# Wondering about BFD and biwiring...



## Snatcher (Jan 8, 2007)

I was reading this article  at the Harman Kardon site and when reading about the different bass response of each speaker and how a sub woofer makes sense in such a setup, I then asked myself the following question, which I pose to you guys.

_Would it make sense to have a separate BFD unit to equalize the bass of bi-wired front speakers? _

I know it would probably not offer much of an improvement, and am also aware of digitizing the low end of a good pair of fronts (thus I thought about biwring and only having the BFD in there). But I also thought that it might give a smoother response around the crossover. It is just a theoretical question though I just got another BFD for a friend and I could test it out in a month or so.


----------



## Otto (May 18, 2006)

Good morning Artemio,

Not a bad idea, but I see a couple problems.


Levels. Since you'd presumably use the BFD to provide cut to your incoming signals, your "bass" of your mains may no longer match the "mid/high" response of the mains. Unfortunately, there's no level control on the BFD to accommodate for this. You could get around this if you bi-_amped_, rather than bi-wired, though...
Delay. The BFD's processing path inserts about a 1mS delay, causing your "bass" to now slightly lag your "mid/highs". Unfortunately, there's no way to account for this, and adjusting delay at your receiver/pre/pro will only insert a wholesale delay for your front signal, including the "mid/highs".

Too bad. I like the idea, and I'm set up with a bi-wire system right now. The difference the BFD makes for subs is so great that I really like the idea of processing the "bass" of my mains. Now, all that said, if you can get another BFD from a friend and see how it goes -- why not? It's not going to _break_ anything, and you may like it! Let us know how it goes...


----------



## Snatcher (Jan 8, 2007)

Good morning Otto, thanks a lot for your reply.

I did get carried away there, you are right it could not be done as I first rushed to think. I'd need to place it between the pre-amp and the amp, and then I would have both of the problems you describe unless I bi-amped. It seemed too good to be true, and there was more than one reason for that.

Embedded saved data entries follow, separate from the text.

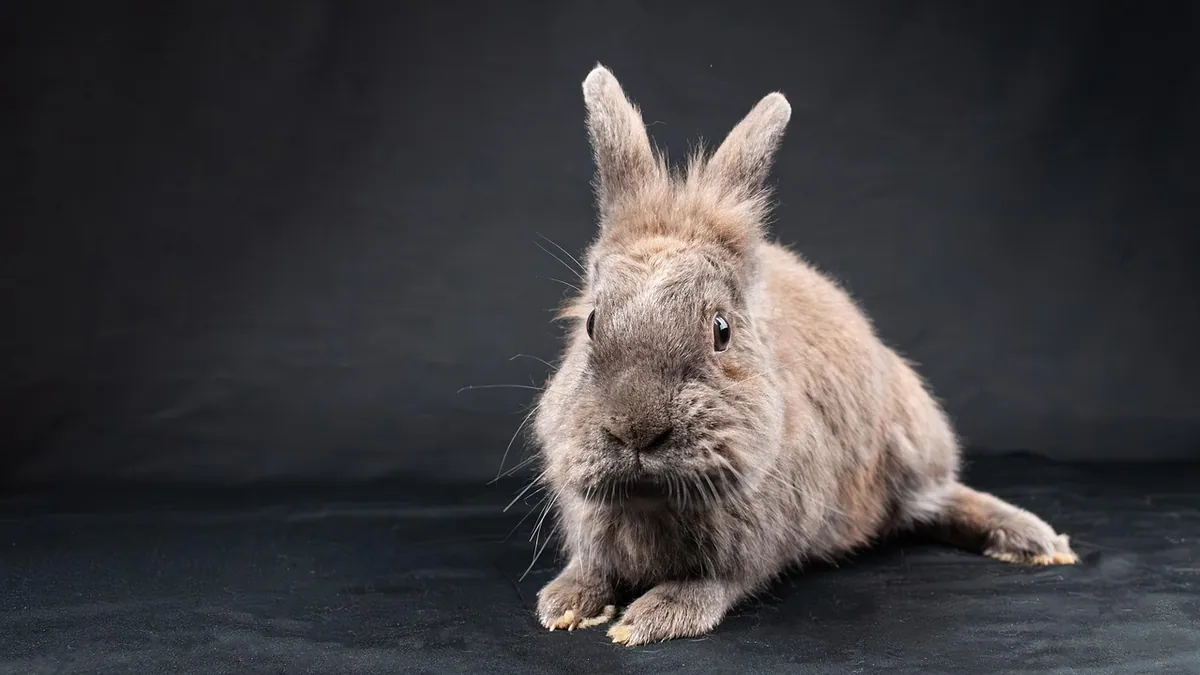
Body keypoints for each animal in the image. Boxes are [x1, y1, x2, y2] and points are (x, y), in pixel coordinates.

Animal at [528, 64, 1079, 647]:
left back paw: (1036, 543)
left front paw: (652, 619)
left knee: (938, 497)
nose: (637, 429)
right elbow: (591, 568)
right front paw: (565, 604)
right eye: (591, 322)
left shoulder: (757, 542)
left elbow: (715, 583)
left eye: (721, 330)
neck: (651, 500)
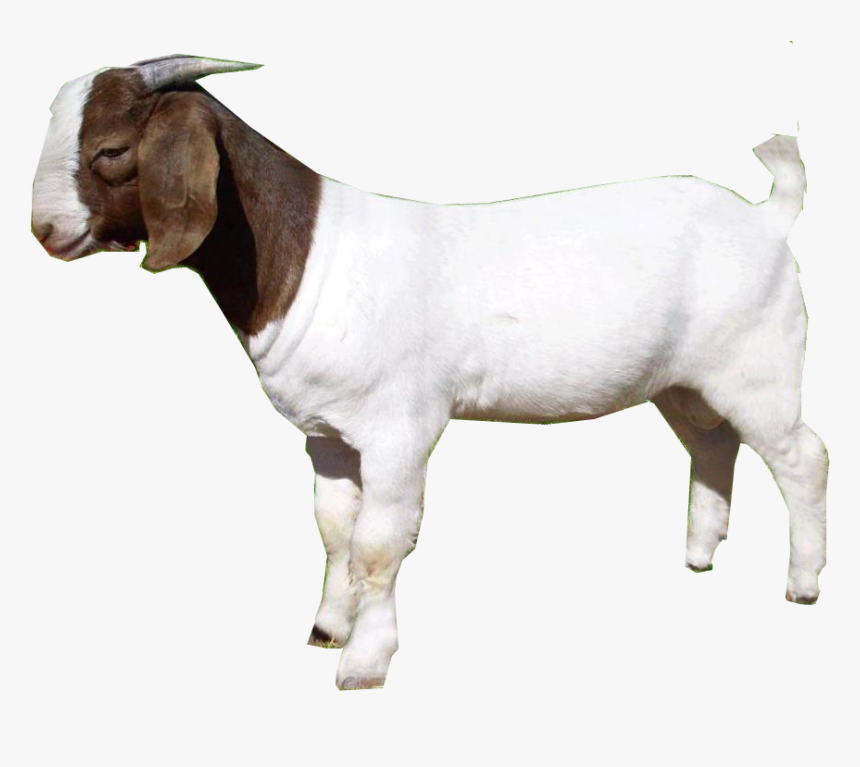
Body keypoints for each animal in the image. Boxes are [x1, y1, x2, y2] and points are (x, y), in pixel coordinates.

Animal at [31, 55, 828, 690]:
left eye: (110, 148)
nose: (43, 230)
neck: (307, 255)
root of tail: (769, 217)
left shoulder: (398, 429)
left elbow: (380, 545)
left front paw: (363, 663)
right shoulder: (327, 435)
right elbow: (334, 531)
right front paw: (327, 628)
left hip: (757, 366)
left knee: (802, 457)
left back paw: (803, 583)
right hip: (684, 382)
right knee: (713, 443)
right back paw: (699, 555)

Anyway, I might give it a try when the BFD arrives just to check it out.


----------



## Wayne A. Pflughaupt (Apr 13, 2006)

Snatcher said:


> _Would it make sense to have a separate BFD unit to equalize the bass of bi-wired front speakers? _


Actually, it would be impossible to connect a dedicated equalizer for the bass only in a bi-wired set up. It would only work with bi-amping.

Regards,
Wayne


----------